Non si è fatta attendere la replica del presidente della Provincia Marcello Meroi e dell’assessore all’Ambiente Paolo Equitani nei confronti del consigliere di opposizione che ha accusato la giunta provinciale di non aver fatto nulla per scongiurare l’aumento delle tariffe.
“Luzi accusa noi di totale sudditanza nei confronti del governo regionale, dimenticando come per cinque anni, la precedente amministrazione, sia stata prona nei confronti della Regione, all’epoca guidata da Marrazzo. Per quanto ci riguarda – replicano Meroi ed Equitani – in questi due anni di amministrazione abbiamo dimostrato con i fatti di essere, sempre e solo, dalla parte dei cittadini, anche quando questo rischiava di avere ripercussioni negative in ambito politico.
Chiediamo a Luzi: quanti amministratori prima di noi hanno mai messo in discussione le modalità di computo della tariffa da parte di Ecologia Viterbo? Quanti prima di noi si sono mai esposti in modo chiaro e netto in difesa dei Comuni duramente colpiti dai rincari e penalizzati da una gestione monopolistica dei rifiuti?
Luzi dovrebbe ricordare – aggiungono – che il ricorso al Tar contro la determina regionale che un anno fa ha stabilito l’aumento del costo della tariffa è stato possibile grazie alla Provincia che, non senza difficoltà di natura politica, ha messo intorno ad un tavolo i sindaci ed ha coordinato tutte le azioni necessarie. Poi certo, il ricorso lo hanno dovuto presentare i Comuni dal momento che sono questi a pagare la tariffa, ma siamo orgogliosi di aver promosso e reso possibile un’iniziativa a tutela dell’intero territorio”.
“Il sindaco di Castiglione in Teverina – continuano Meroi ed Equitani – evidentemente male ricorda i fatti. Se non andiamo errati anche lui, in consiglio provinciale ha espresso parere contrario sull’ipotesi di realizzazione di un termovalorizzatore in provincia di Viterbo. Il cdr è un combustile che deve inevitabilmente essere conferito e bruciato in un termovalorizzatore. Non essendo presente un apposito impianto nella Tuscia siamo obbligati a trasportare il cdr a Colleferro.
Non esistono alternative ad una situazione che, inevitabilmente, comporterà un aumento tariffario. Aumento che, abbiamo già ribadito, non potrà essere deciso in modo arbitrario ma dovrà basarsi su un preciso piano industriale e su criteri di massima trasparenza. Anche per questo abbiamo chiesto di poter partecipare al tavolo di lavoro che dovrà rimodulare la tariffa dove contiamo di portare anche esperti di economia industriale di nostra fiducia.

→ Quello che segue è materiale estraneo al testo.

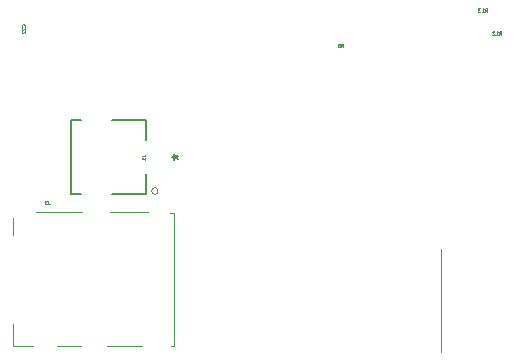
<source format=gbr>
G04 #@! TF.GenerationSoftware,KiCad,Pcbnew,(5.1.5)-3*
G04 #@! TF.CreationDate,2020-04-03T19:02:15-07:00*
G04 #@! TF.ProjectId,ShadowRunner,53686164-6f77-4527-956e-6e65722e6b69,rev?*
G04 #@! TF.SameCoordinates,Original*
G04 #@! TF.FileFunction,Legend,Bot*
G04 #@! TF.FilePolarity,Positive*
%FSLAX46Y46*%
G04 Gerber Fmt 4.6, Leading zero omitted, Abs format (unit mm)*
G04 Created by KiCad (PCBNEW (5.1.5)-3) date 2020-04-03 19:02:15*
%MOMM*%
%LPD*%
G04 APERTURE LIST*
%ADD10C,0.120000*%
%ADD11C,0.152400*%
%ADD12C,0.075000*%
%ADD13C,0.150000*%
G04 APERTURE END LIST*
D10*
X112725000Y-129540000D02*
X112725000Y-131372500D01*
X112725000Y-131372500D02*
X114360000Y-131372500D01*
X112697500Y-121992500D02*
X112697500Y-120537500D01*
X116465000Y-131372500D02*
X118452500Y-131372500D01*
X120670000Y-131372500D02*
X123627500Y-131372500D01*
X114690000Y-120072500D02*
X118510000Y-120072500D01*
X120875000Y-120072500D02*
X124130000Y-120072500D01*
X126015000Y-120102500D02*
X126347500Y-120102500D01*
X126347500Y-120102500D02*
X126347500Y-131372500D01*
X126347500Y-131372500D02*
X126072500Y-131372500D01*
X148905000Y-123175000D02*
X148905000Y-131862500D01*
D11*
X118436560Y-118549600D02*
X117645599Y-118549600D01*
X121108640Y-112250400D02*
X123944799Y-112250400D01*
X123944799Y-116837640D02*
X123944799Y-118549600D01*
X117645599Y-112250400D02*
X118436560Y-112250400D01*
X117645599Y-118549600D02*
X117645599Y-112250400D01*
X123944799Y-118549600D02*
X121108640Y-118549600D01*
X123944799Y-112250400D02*
X123944799Y-113962360D01*
D10*
X124984039Y-118260000D02*
G75*
G03X124984039Y-118260000I-279039J0D01*
G01*
D12*
X115687500Y-119083214D02*
X115687500Y-119297500D01*
X115701785Y-119340357D01*
X115730357Y-119368928D01*
X115773214Y-119383214D01*
X115801785Y-119383214D01*
X115573214Y-119083214D02*
X115387500Y-119083214D01*
X115487500Y-119197500D01*
X115444642Y-119197500D01*
X115416071Y-119211785D01*
X115401785Y-119226071D01*
X115387500Y-119254642D01*
X115387500Y-119326071D01*
X115401785Y-119354642D01*
X115416071Y-119368928D01*
X115444642Y-119383214D01*
X115530357Y-119383214D01*
X115558928Y-119368928D01*
X115573214Y-119354642D01*
X113702142Y-104342142D02*
X113716428Y-104327857D01*
X113730714Y-104285000D01*
X113730714Y-104256428D01*
X113716428Y-104213571D01*
X113687857Y-104185000D01*
X113659285Y-104170714D01*
X113602142Y-104156428D01*
X113559285Y-104156428D01*
X113502142Y-104170714D01*
X113473571Y-104185000D01*
X113445000Y-104213571D01*
X113430714Y-104256428D01*
X113430714Y-104285000D01*
X113445000Y-104327857D01*
X113459285Y-104342142D01*
X113459285Y-104456428D02*
X113445000Y-104470714D01*
X113430714Y-104499285D01*
X113430714Y-104570714D01*
X113445000Y-104599285D01*
X113459285Y-104613571D01*
X113487857Y-104627857D01*
X113516428Y-104627857D01*
X113559285Y-104613571D01*
X113730714Y-104442142D01*
X113730714Y-104627857D01*
X113459285Y-104742142D02*
X113445000Y-104756428D01*
X113430714Y-104785000D01*
X113430714Y-104856428D01*
X113445000Y-104885000D01*
X113459285Y-104899285D01*
X113487857Y-104913571D01*
X113516428Y-104913571D01*
X113559285Y-104899285D01*
X113730714Y-104727857D01*
X113730714Y-104913571D01*
X140475000Y-106080714D02*
X140575000Y-105937857D01*
X140646428Y-106080714D02*
X140646428Y-105780714D01*
X140532142Y-105780714D01*
X140503571Y-105795000D01*
X140489285Y-105809285D01*
X140475000Y-105837857D01*
X140475000Y-105880714D01*
X140489285Y-105909285D01*
X140503571Y-105923571D01*
X140532142Y-105937857D01*
X140646428Y-105937857D01*
X140217857Y-105780714D02*
X140275000Y-105780714D01*
X140303571Y-105795000D01*
X140317857Y-105809285D01*
X140346428Y-105852142D01*
X140360714Y-105909285D01*
X140360714Y-106023571D01*
X140346428Y-106052142D01*
X140332142Y-106066428D01*
X140303571Y-106080714D01*
X140246428Y-106080714D01*
X140217857Y-106066428D01*
X140203571Y-106052142D01*
X140189285Y-106023571D01*
X140189285Y-105952142D01*
X140203571Y-105923571D01*
X140217857Y-105909285D01*
X140246428Y-105895000D01*
X140303571Y-105895000D01*
X140332142Y-105909285D01*
X140346428Y-105923571D01*
X140360714Y-105952142D01*
X153867857Y-105050714D02*
X153967857Y-104907857D01*
X154039285Y-105050714D02*
X154039285Y-104750714D01*
X153925000Y-104750714D01*
X153896428Y-104765000D01*
X153882142Y-104779285D01*
X153867857Y-104807857D01*
X153867857Y-104850714D01*
X153882142Y-104879285D01*
X153896428Y-104893571D01*
X153925000Y-104907857D01*
X154039285Y-104907857D01*
X153582142Y-105050714D02*
X153753571Y-105050714D01*
X153667857Y-105050714D02*
X153667857Y-104750714D01*
X153696428Y-104793571D01*
X153725000Y-104822142D01*
X153753571Y-104836428D01*
X153467857Y-104779285D02*
X153453571Y-104765000D01*
X153425000Y-104750714D01*
X153353571Y-104750714D01*
X153325000Y-104765000D01*
X153310714Y-104779285D01*
X153296428Y-104807857D01*
X153296428Y-104836428D01*
X153310714Y-104879285D01*
X153482142Y-105050714D01*
X153296428Y-105050714D01*
X152667857Y-103100714D02*
X152767857Y-102957857D01*
X152839285Y-103100714D02*
X152839285Y-102800714D01*
X152725000Y-102800714D01*
X152696428Y-102815000D01*
X152682142Y-102829285D01*
X152667857Y-102857857D01*
X152667857Y-102900714D01*
X152682142Y-102929285D01*
X152696428Y-102943571D01*
X152725000Y-102957857D01*
X152839285Y-102957857D01*
X152382142Y-103100714D02*
X152553571Y-103100714D01*
X152467857Y-103100714D02*
X152467857Y-102800714D01*
X152496428Y-102843571D01*
X152525000Y-102872142D01*
X152553571Y-102886428D01*
X152282142Y-102800714D02*
X152096428Y-102800714D01*
X152196428Y-102915000D01*
X152153571Y-102915000D01*
X152125000Y-102929285D01*
X152110714Y-102943571D01*
X152096428Y-102972142D01*
X152096428Y-103043571D01*
X152110714Y-103072142D01*
X152125000Y-103086428D01*
X152153571Y-103100714D01*
X152239285Y-103100714D01*
X152267857Y-103086428D01*
X152282142Y-103072142D01*
X123608313Y-115300000D02*
X123822599Y-115300000D01*
X123865456Y-115285714D01*
X123894027Y-115257142D01*
X123908313Y-115214285D01*
X123908313Y-115185714D01*
X123908313Y-115600000D02*
X123908313Y-115428571D01*
X123908313Y-115514285D02*
X123608313Y-115514285D01*
X123651170Y-115485714D01*
X123679741Y-115457142D01*
X123694027Y-115428571D01*
D13*
X126202380Y-115400000D02*
X126440476Y-115400000D01*
X126345238Y-115161904D02*
X126440476Y-115400000D01*
X126345238Y-115638095D01*
X126630952Y-115257142D02*
X126440476Y-115400000D01*
X126630952Y-115542857D01*
M02*

</source>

La demagogia – proseguono ancora – torna sempre utile in certi casi, ma facciamo presente a Luzi che il piano regionale dei rifiuti contenente la previsione del 65% di raccolta differenziata, definita pura idiozia dal consigliere provinciale del Pd, non ha nulla a che vedere con il problema dell’aumento tariffario legato allo smaltimento del cdr”.

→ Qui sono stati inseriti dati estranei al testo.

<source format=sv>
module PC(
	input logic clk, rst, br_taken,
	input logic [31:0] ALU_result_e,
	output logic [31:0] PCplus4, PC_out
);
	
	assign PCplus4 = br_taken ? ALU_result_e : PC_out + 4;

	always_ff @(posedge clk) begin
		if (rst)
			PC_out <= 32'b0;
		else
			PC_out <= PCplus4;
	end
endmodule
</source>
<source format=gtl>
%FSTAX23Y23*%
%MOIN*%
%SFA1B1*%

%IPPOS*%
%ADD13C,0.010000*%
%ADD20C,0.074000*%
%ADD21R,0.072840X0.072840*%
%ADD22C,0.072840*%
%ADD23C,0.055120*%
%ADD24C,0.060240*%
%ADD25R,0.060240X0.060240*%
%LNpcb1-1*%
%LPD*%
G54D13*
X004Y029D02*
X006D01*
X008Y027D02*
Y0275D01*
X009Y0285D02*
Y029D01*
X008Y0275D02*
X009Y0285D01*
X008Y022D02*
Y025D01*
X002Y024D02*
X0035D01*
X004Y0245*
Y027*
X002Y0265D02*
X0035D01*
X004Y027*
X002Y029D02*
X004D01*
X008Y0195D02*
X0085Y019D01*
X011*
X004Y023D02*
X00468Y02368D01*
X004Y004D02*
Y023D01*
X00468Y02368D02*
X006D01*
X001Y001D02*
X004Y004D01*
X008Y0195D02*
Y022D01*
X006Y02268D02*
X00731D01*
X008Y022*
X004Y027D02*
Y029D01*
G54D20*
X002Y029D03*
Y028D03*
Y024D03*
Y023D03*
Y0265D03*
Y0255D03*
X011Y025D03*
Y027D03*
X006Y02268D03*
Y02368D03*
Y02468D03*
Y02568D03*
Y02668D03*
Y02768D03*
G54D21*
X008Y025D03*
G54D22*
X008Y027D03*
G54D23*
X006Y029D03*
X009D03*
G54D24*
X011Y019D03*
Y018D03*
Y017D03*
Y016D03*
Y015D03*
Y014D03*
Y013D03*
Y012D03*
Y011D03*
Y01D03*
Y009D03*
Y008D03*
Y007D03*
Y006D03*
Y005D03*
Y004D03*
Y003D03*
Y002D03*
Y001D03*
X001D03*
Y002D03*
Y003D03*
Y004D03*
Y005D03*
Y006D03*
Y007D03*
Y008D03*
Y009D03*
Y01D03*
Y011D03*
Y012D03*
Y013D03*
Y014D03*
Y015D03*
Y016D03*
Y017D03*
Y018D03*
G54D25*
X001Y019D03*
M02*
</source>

“Ci spiace – concludono – che il consigliere Luzi, nell’improvvido tentativo di difendere l’operato di chi ci ha portato alla situazione attuale, abbia indossato un costume sbagliato, confondendo la realtà dei fatti con accuse insensate. Ad ogni modo, se lo riterrà opportuno, potrà chiedere la convocazione di un consiglio provinciale per discutere di questa materia. Da parte nostra troverà, come sempre avvenuto, ampia disponibilità al confronto.
A differenza di altri, non ci siamo mai negati alla discussione e per quanto riguarda la questione dei rifiuti saremo ben lieti di informare il consiglio e tutti i cittadini sugli sviluppi di una vicenda che ci vedrà in prima linea nella difesa del territorio, senza complessi di inferiorità o timori reverenziali verso nessuno”.